Before taking off, he threw kisses at the crowd and promised, "I will be back soon, God willing." But when the cameras next caught sight of him, there were no smiles or kisses, only a human form strapped to a stretcher, being wheeled across the roof of Percy Hospital.

Dressed in black, Mr Arafat's wife, Suha, appeared to to have taken charge, instructing the orderlies who pushed her husband's trolley.

She lives in Paris with the couple's nine-year-old daughter Zahwa, who was named after Mr Arafat's mother.

Outside the hospital gate, well-wishers held bouquets and the green, red, black and white Palestinian flag.

Eighty policemen deployed to guard the hospital were outnumbered by journalists.

President Jacques Chirac personally decided to invite Mr Arafat to France, minutes after receiving a request from the Palestinian Prime Minister, Mr Ahmed Qurei, on Thursday afternoon.

Since Charles de Gaulle was president in the 1960s, France's policy of supporting Palestinian self-determination, along with Israel's right to exist within secure borders, has never varied.

The late president François Mitterrand sent the French navy to save Arafat from Israeli troops in Beirut in 1982, and again from Syrian forces in northern Lebanon the following year.
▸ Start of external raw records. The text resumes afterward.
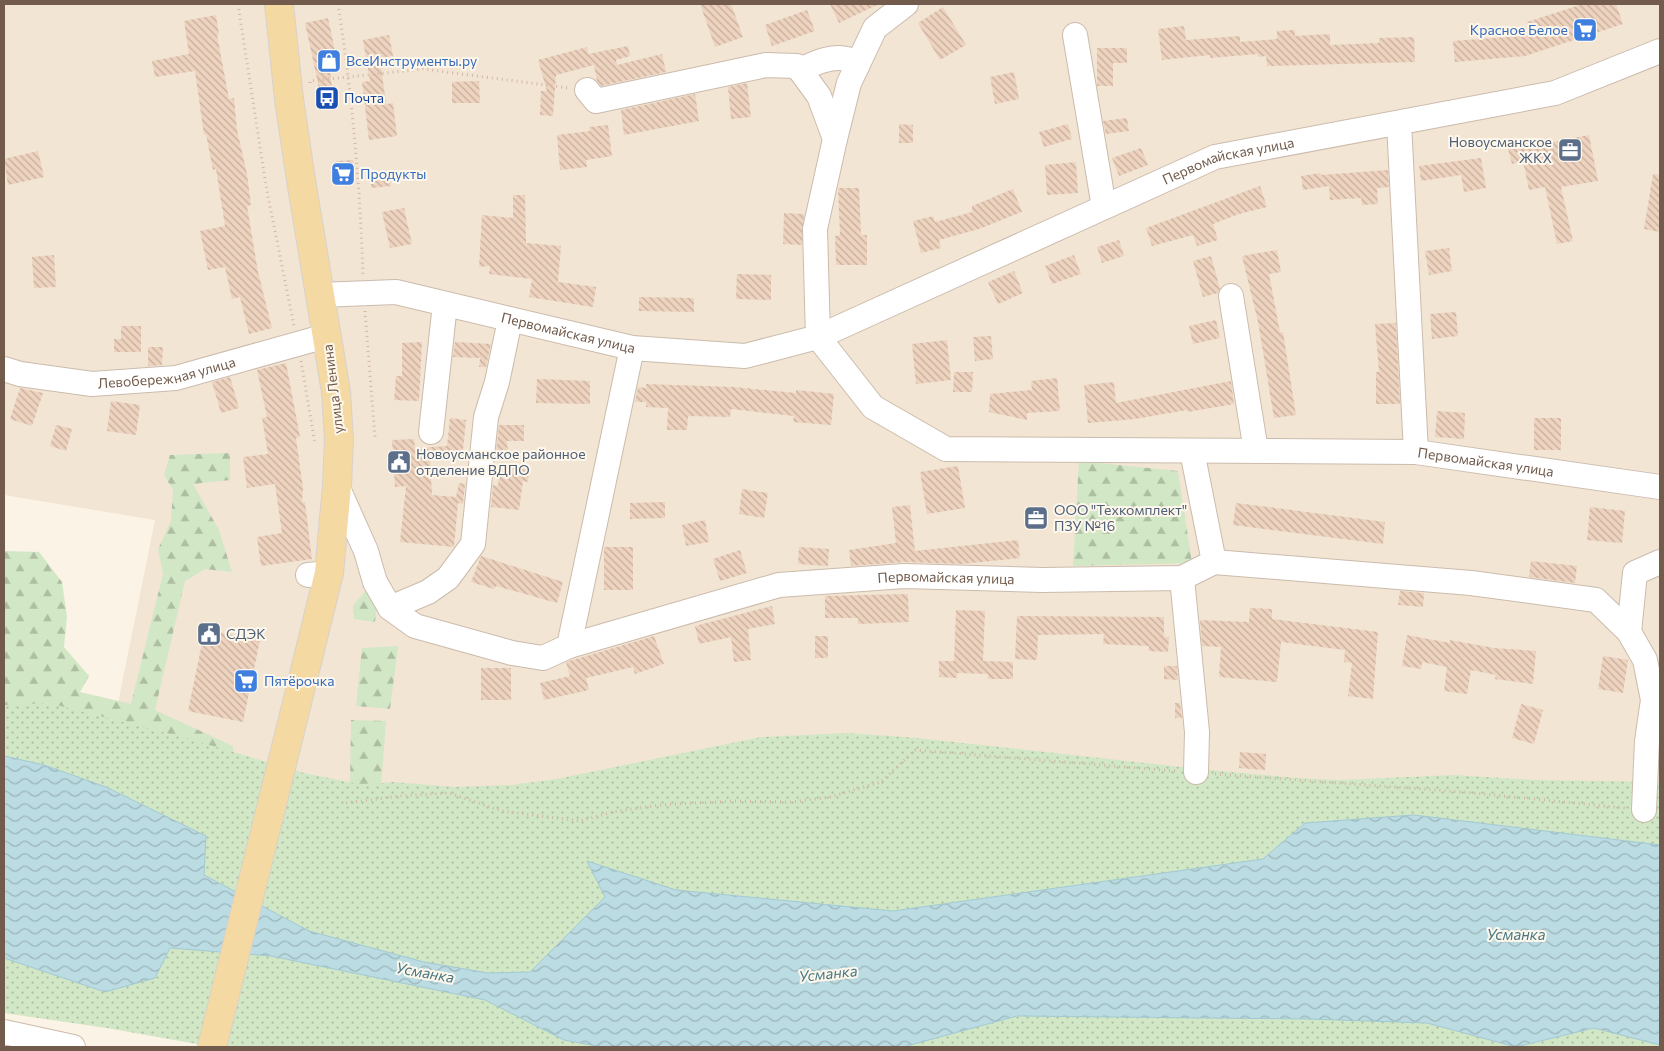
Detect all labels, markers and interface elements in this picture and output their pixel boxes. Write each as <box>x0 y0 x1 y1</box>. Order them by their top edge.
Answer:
supermarket icon: Красное Белое <box>1572 17 1598 43</box>
place label: Красное Белое <box>1470 21 1568 38</box>
shop icon: ВсеИнструменты.ру <box>316 48 342 74</box>
place label: ВсеИнструменты.ру <box>346 52 477 69</box>
bus stop icon: Почта <box>314 85 340 111</box>
place label: Почта <box>344 89 384 106</box>
street label: Первомайская улица <box>1160 133 1295 188</box>
place label: Новоусманское ЖКХ <box>1449 133 1552 166</box>
office icon: Новоусманское ЖКХ <box>1557 137 1583 163</box>
supermarket icon: Продукты <box>330 161 356 187</box>
place label: Продукты <box>360 165 426 182</box>
street label: Первомайская улица <box>500 308 637 356</box>
street label: улица Ленина <box>319 343 346 435</box>
street label: Левобережная улица <box>97 353 237 392</box>
street label: Первомайская улица <box>1417 443 1555 480</box>
place label: Новоусманское районное отделение ВДПО <box>416 445 586 478</box>
public building icon: Новоусманское районное отделение ВДПО <box>386 449 412 475</box>
place label: ООО "Техкомплект" ПЗУ №16 <box>1054 501 1187 534</box>
office icon: ООО "Техкомплект" ПЗУ №16 <box>1023 505 1049 531</box>
street label: Первомайская улица <box>877 567 1015 587</box>
public building icon: СДЭК <box>196 621 222 647</box>
place label: СДЭК <box>226 625 266 642</box>
supermarket icon: Пятёрочка <box>233 668 259 694</box>
place label: Пятёрочка <box>264 672 334 689</box>
water label: Усманка <box>1486 925 1546 943</box>
water label: Усманка <box>395 958 456 986</box>
water label: Усманка <box>798 961 858 985</box>

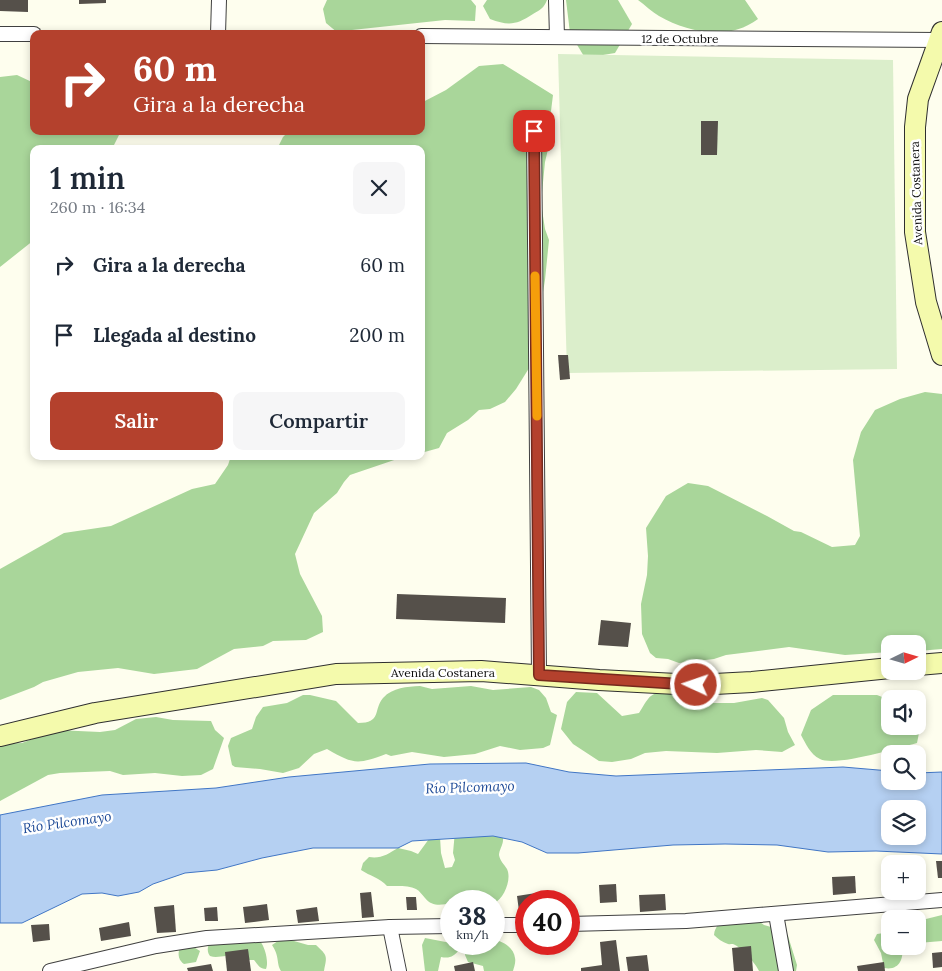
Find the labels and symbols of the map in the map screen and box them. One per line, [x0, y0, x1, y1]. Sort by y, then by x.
street label: 12 de Octubre [641, 31, 719, 46]
pin [513, 110, 555, 152]
street label: Avenida Costanera [907, 141, 925, 246]
north arrow [881, 635, 926, 680]
position arrow [669, 658, 721, 710]
street label: Avenida Costanera [390, 665, 495, 680]
water label: Río Pilcomayo [425, 776, 515, 798]
water label: Río Pilcomayo [21, 807, 113, 837]
speed limit sign: 40 [515, 890, 580, 955]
Four years before Mr Arafat was received at the White House, Mr Mitterrand was criticised for inviting him to the Élysée.
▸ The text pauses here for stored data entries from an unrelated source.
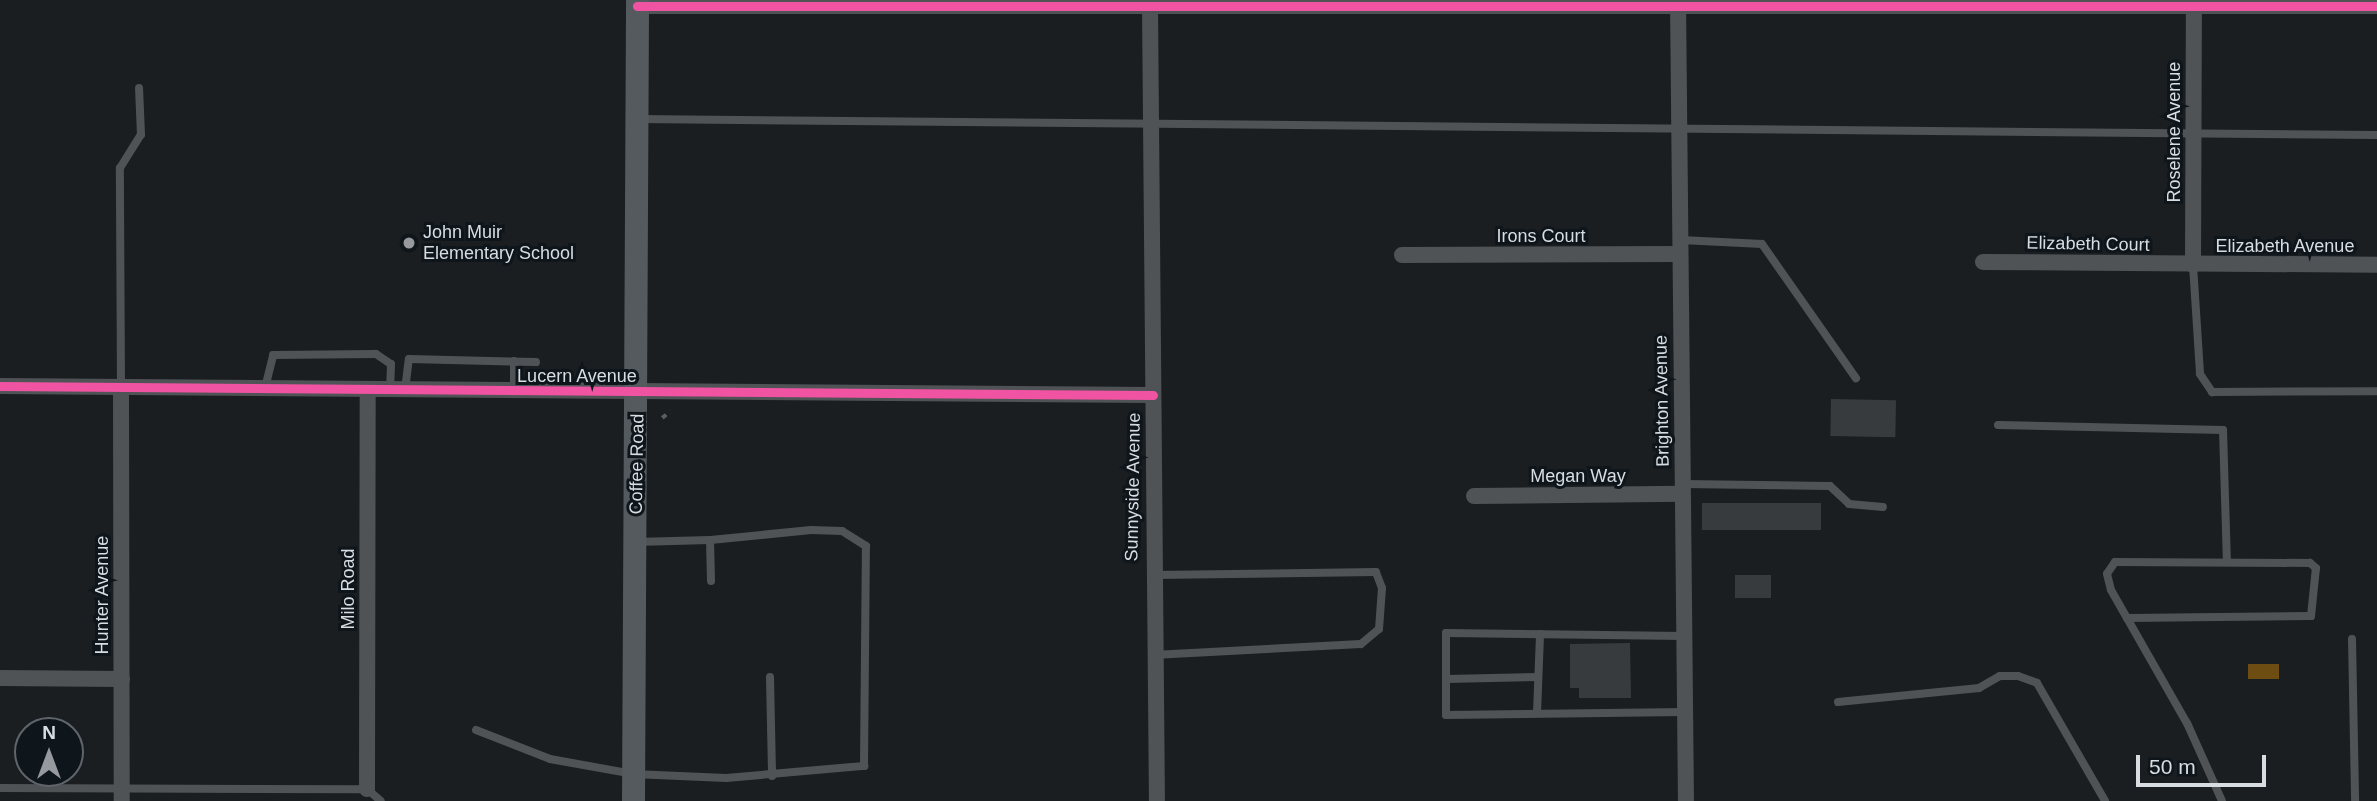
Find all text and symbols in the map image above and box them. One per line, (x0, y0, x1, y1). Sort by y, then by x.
street label: Roselene Avenue (2163, 61, 2185, 203)
place label: John Muir Elementary School (423, 222, 574, 264)
street label: Irons Court (1496, 225, 1586, 247)
street label: Elizabeth Court (2026, 232, 2150, 256)
marker: John Muir Elementary School (401, 235, 417, 251)
street label: Elizabeth Avenue (2215, 235, 2355, 257)
street label: Brighton Avenue (1650, 334, 1674, 468)
street label: Lucern Avenue (517, 365, 637, 387)
street label: Sunnyside Avenue (1121, 412, 1145, 562)
street label: Coffee Road (625, 413, 649, 515)
street label: Megan Way (1530, 465, 1626, 487)
street label: Hunter Avenue (91, 535, 113, 655)
street label: Milo Road (337, 548, 359, 630)
north arrow (14, 717, 84, 787)
text: N (42, 722, 56, 743)
scale bar (2139, 742, 2268, 786)
text: 50 m (2149, 755, 2196, 778)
In 1997, during one of his many calls on Mr Chirac, Mr Arafat joked that when he had a problem he "went to see Doctor Chirac". Paris has defied attempts by the Israeli Prime Minister Mr Ariel Sharon to isolate Mr Arafat. When Mr Sharon's government refused to allow the French Foreign Minister, Michel Barnier, to see Arafat in Ramallah last June, Mr Barnier cancelled his trip to Israel.

The Élysée made public a letter from Mr Chirac to Mr Arafat expressing "my deepest sympathy and warmest wishes for your recovery". France, the president wrote, "backs the aspiration you embody for the creation of a viable, prosperous and peaceful Palestinian state".

In Rome yesterday, Mr Chirac said: "It was natural that France, a land of refuge, would not question the right of the president of the Palestinian Authority to come for medical treatment in our country." But Mr Chirac's generous spirit was not universal. The Israeli newspaper Haaretz reported that although Mr Arafat wants to be buried near the al Aksa mosque in Jerusalem, the Israeli government has chosen possible graves for him in Abu Dis, on the outskirts of east Jerusalem, or in Gaza.

When the leader of the Popular Front for the Liberation of Palestine, George Habash, came to Paris for medical care 12 years ago, Jewish groups protested so vociferously that high-ranking French officials were forced to resign as a result.

Several French Jewish families who emigrated to Israel yesterday filed a lawsuit against Mr Arafat because they lost relatives in suicide bombings.

A parliamentarian, Mr Lionel Luca, issued a statement saying that "the Palestinian leader is the embodiment of innocent victims killed by terrorism throughout the world."

"I don't see why we don't welcome bin Laden for medical care," Mr Luca said sarcastically in a telephone interview. He particularly objected to what he called "the official welcome" given by media to Mr Arafat.

Mr Luca is a member of the France-Israel friendship group in the National Assembly.